Democrats have been insistent for the past two years that voter fraud simply does not occur, contrary to the claims of former President Donald Trump and many of his supporters in the wake of the 2020 election results that some found to be rather dubious and implausible.

Yet, Texas Attorney General Ken Paxton just announced Friday that a guilty plea had been entered by a Texas woman charged with multiple counts of voter fraud, Fox News reported.

Granted, the fraud took place in 2018 in a local election, but the conviction nonetheless proves that, despite claims otherwise by Democrats and the media, election fraud does, in fact, occur and, in some cases, could be sufficient to alter the results of a close election.

“Voter fraud is real, and it’s a real threat”

In a Friday morning tweet, the Texas AG wrote, “Voter fraud is real, and it’s a real threat. That’s why I have a whole Unit devoted to stopping it. My office’s commitment to election integrity ensures Texas has the safest elections in the country. Here’s one of our successful recent cases:”

That tweet linked to a press release from the attorney general’s office that provided further details of a ballot-harvesting scheme that had been uncovered and prosecuted.

Five years probation following guilty plea for voter fraud

In that press release, it was noted that Monica Mendez of Victoria County had pleaded guilty to 26 felony counts of voter fraud, which included “three counts of illegal voting, eight counts of election fraud, seven counts of assisting a voter to submit a ballot by mail, and eight counts of unlawful possession of a mail ballot.”

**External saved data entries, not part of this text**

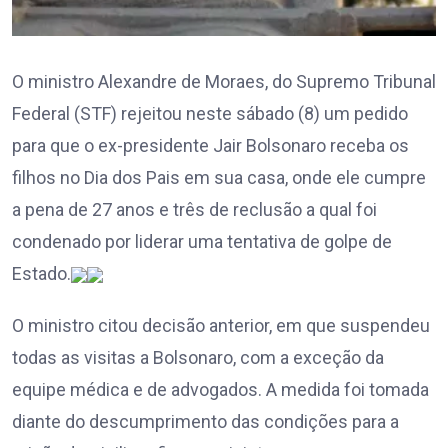
O ministro Alexandre de Moraes, do Supremo Tribunal
Federal (STF) rejeitou neste sábado (8) um pedido
para que o ex-presidente Jair Bolsonaro receba os
filhos no Dia dos Pais em sua casa, onde ele cumpre
a pena de 27 anos e três de reclusão a qual foi
condenado por liderar uma tentativa de golpe de
Estado.
O ministro citou decisão anterior, em que suspendeu
todas as visitas a Bolsonaro, com a exceção da
equipe médica e de advogados. A medida foi tomada
diante do descumprimento das condições para a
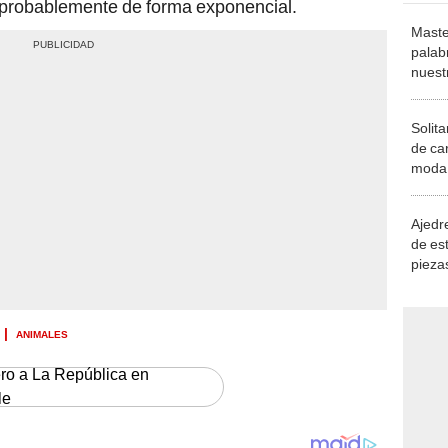
probablemente de forma exponencial.
Maste
palab
nuest
Solita
de ca
moda.
demue
Ajedre
de es
piezas
consi
ANIMALES
ero a La República en
le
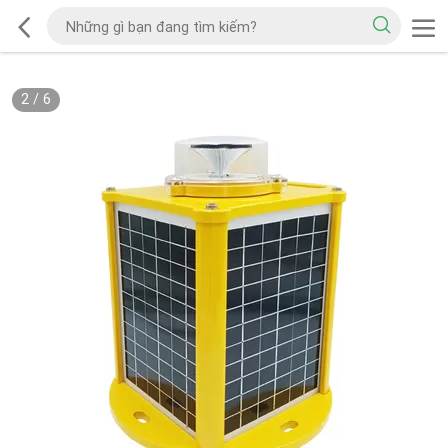
2
/
6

The fraudulent acts occurred as part of a vote-harvesting scheme operated by Mendez with the intent of influencing the result of a local utility board election on behalf of an unspecified subsidized housing corporation.

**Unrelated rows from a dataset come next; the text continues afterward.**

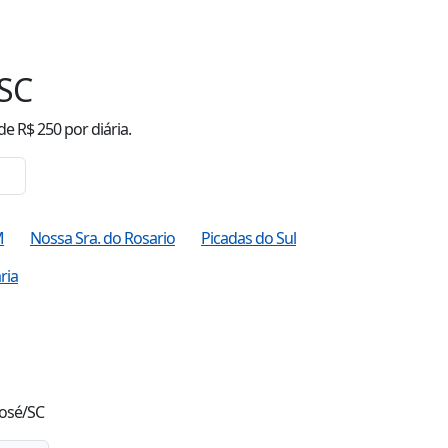
/SC
de R$
250
por diária.
M
Nossa Sra. do Rosario
Picadas do Sul
ria
José/SC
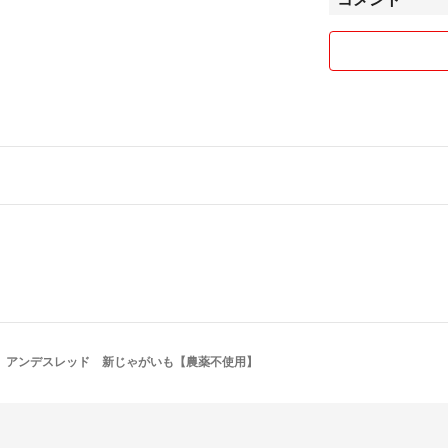
アンデスレッド 新じゃがいも【農薬不使用】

As part of the deal for Mendez to plead guilty on all 26 counts, Mendez was sentenced by a judge to five years of “deferred adjudication probation,” meaning any additional run-ins with the law over the next five years could violate that probation and result in her serving five years in prison.

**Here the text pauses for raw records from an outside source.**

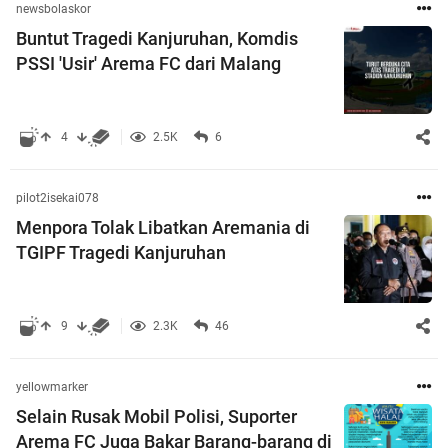
newsbolaskor
Buntut Tragedi Kanjuruhan, Komdis
PSSI 'Usir' Arema FC dari Malang
4
2.5K
6
pilot2isekai078
Menpora Tolak Libatkan Aremania di
TGIPF Tragedi Kanjuruhan
9
2.3K
46
yellowmarker
Selain Rusak Mobil Polisi, Suporter
Arema FC Juga Bakar Barang-barang di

Fraudulent scheme detailed

A July 2021 indictment against Mendez provided some additional details on the vote-harvesting scheme during that special local utility board election in 2018.

The charges included assertions that Mendez had filled out ballots on behalf of voters without their knowledge, unlawfully and improperly submitted mail-in ballots for others in violation of election laws, knowingly and unlawfully possessed the mail-in ballots of other voters, and fraudulently influenced some voters under false pretenses to vote a particular way.

It is good that this ballot fraudster has pleaded guilty to her dozens of voter fraud charges, but it is a bit disappointing that she only received probation as an actual prison sentence would have served as a better deterrent against others with potential election fraud schemes.